Using Twitter data to perform sentiment analysis on the tweets on the COVID-19 virus.
The recent Coronavirus COVID-19 has created a global emergency demanding social distancing, working from home, and self quarantining to control the spread of the virus. As a result, in my spare time I decided to explore how people are reacting and talking about the pandemic online.
For this project, 10000 tweets with the "COVID-19" related keywords between March 20 to March 28 in 2020 were fetched for analysis.
Generic
#COVID19
#covid19
#coronavirus
#CoronaVirus
More Specific
#coronavirustexas
#Coronavirustexas
#coronavirusnewyork
#coronaviruscalifornia
Twitter API has limits which vary over time and currently allows one week's data. Some packages allow to collect historical Twitter data.
Package used here: GetOldTweets3
This non-API method scrapes Twitter data based on Twitter search results by parsing the result page with a scroll loader, then calling to a JSON provider. While theoretically it can search through oldest tweets and collect data accordingly, the number of variables are limited to the layout of search results.

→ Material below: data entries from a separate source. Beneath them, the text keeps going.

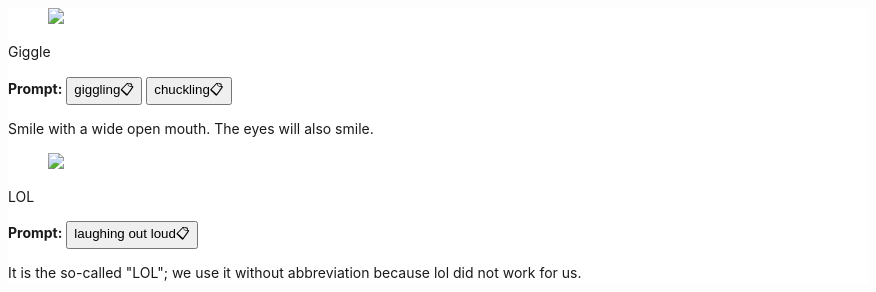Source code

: <div class="mb-16 grid grid-cols-1 items-center rounded-3xl p-6 shadow-2xl md:grid-cols-2 md:gap-6">
    <div class="relative"><figure class="!my-0 flex flex-col"><img alt="Giggle example" loading="lazy" width="900" height="450" decoding="async" data-nimg="1" class="cursor-zoom-in rounded-xl" style="color: transparent; width: 100%; height: auto;" src="/assets/images/reprints/digitalcreativeai/prompt-samples-giggling.jpg">　</figure></div>
    <div>
        <p class="!mt-0 font-bold">Giggle</p>
        <b>Prompt:</b>
        <button class="mx-1 mt-2 rounded-lg border border-zinc-900 pe-1 ps-2 transition duration-300 ease-in-out hover:border-violet-600 hover:text-violet-600 dark:border-zinc-100 dark:hover:border-violet-500 dark:hover:text-violet-500">giggling📋</button>
        <button class="mx-1 mt-2 rounded-lg border border-zinc-900 pe-1 ps-2 transition duration-300 ease-in-out hover:border-violet-600 hover:text-violet-600 dark:border-zinc-100 dark:hover:border-violet-500 dark:hover:text-violet-500">chuckling📋</button>
        <p>Smile with a wide open mouth. The eyes will also smile.</p>
    </div>
</div>

<div class="mb-16 grid grid-cols-1 items-center rounded-3xl p-6 shadow-2xl md:grid-cols-2 md:gap-6">
    <div class="relative"><figure class="!my-0 flex flex-col"><img alt="LOL example" loading="lazy" width="900" height="450" decoding="async" data-nimg="1" class="cursor-zoom-in rounded-xl" style="color: transparent; width: 100%; height: auto;" src="/assets/images/reprints/digitalcreativeai/prompt-samples-laughing_out_loud.jpg">　</figure></div>
    <div>
        <p class="!mt-0 font-bold">LOL</p>
        <b>Prompt:</b>
        <button class="mx-1 mt-2 rounded-lg border border-zinc-900 pe-1 ps-2 transition duration-300 ease-in-out hover:border-violet-600 hover:text-violet-600 dark:border-zinc-100 dark:hover:border-violet-500 dark:hover:text-violet-500">laughing out loud📋</button>
        <p>It is the so-called "LOL"; we use it without abbreviation because lol did not work for us.</p>
    </div>
</div>

<div class="mb-16 grid grid-cols-1 items-center rounded-3xl p-6 shadow-2xl md:grid-cols-2 md:gap-6">
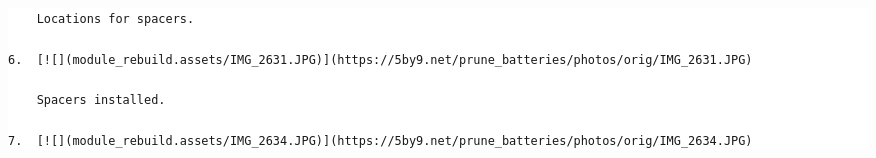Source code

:         Locations for spacers.
        
    6.  [![](module_rebuild.assets/IMG_2631.JPG)](https://5by9.net/prune_batteries/photos/orig/IMG_2631.JPG)
        
        Spacers installed.
        
    7.  [![](module_rebuild.assets/IMG_2634.JPG)](https://5by9.net/prune_batteries/photos/orig/IMG_2634.JPG)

- Creating virtual environment (optional) and install GetOldTweets3 package using pip
python3 -m venv env
source ./env/bin/activate
python3 -m pip install GetOldTweets3
Alternatively,
pip3 install -e git+https://github.com/Mottl/GetOldTweets3#egg=GetOldTweets3
- Collecting Twitter data.
## Keyword search
GetOldTweets3
--querysearch "COVID19 covid19 Coronavirus coronavirus"
--lang en
--since 2020-03-20
--until 2020-03-28
--maxtweets 10000
--output data/corona_0320_0327.csv
- Acquire API key and token from Twitter developer website
- Install and load the required R package(s) for collecting and vizualizing Twitter data. Examples: rtweet, twitteR, vosonSML. rtweet gives most detail in twitter variables (> 90).
rtweet, ggmap, igraph, tidyverse, ggraph, ggplot2, data.table, maps, mapdata
- Store and check the API keys/tokens
- Check token
- Search using query
- Preview data
- Time series plot
- The Twitter data obtained is converted to a data frame.
- The text of the tweets is tokenized, i.e. broken into words. Each row is split such that there is one token (word) in each row of the new data frame.
- The stopwords are removed from the data.
- The typical keywords are removed from the data.
- Sentiment words from the Bing Lexicon are used for analysing the tweet words.
Most commonly used words in the tweets
Word cloud of the Sentiment words in the tweets
Classification of the Sentiment words in the tweets
Overall, the tweets convey a mixed, but slightly optimistic sentiment - with the relatively high frequency of words such as "positive", "safe", "relief", "support". The most frequent words are related to "lockdown", "health", "stayhome", "deaths" stood out among the other words, which suggests that people are talking more about the health and deaths, are much more concerned about the measure to deal with it.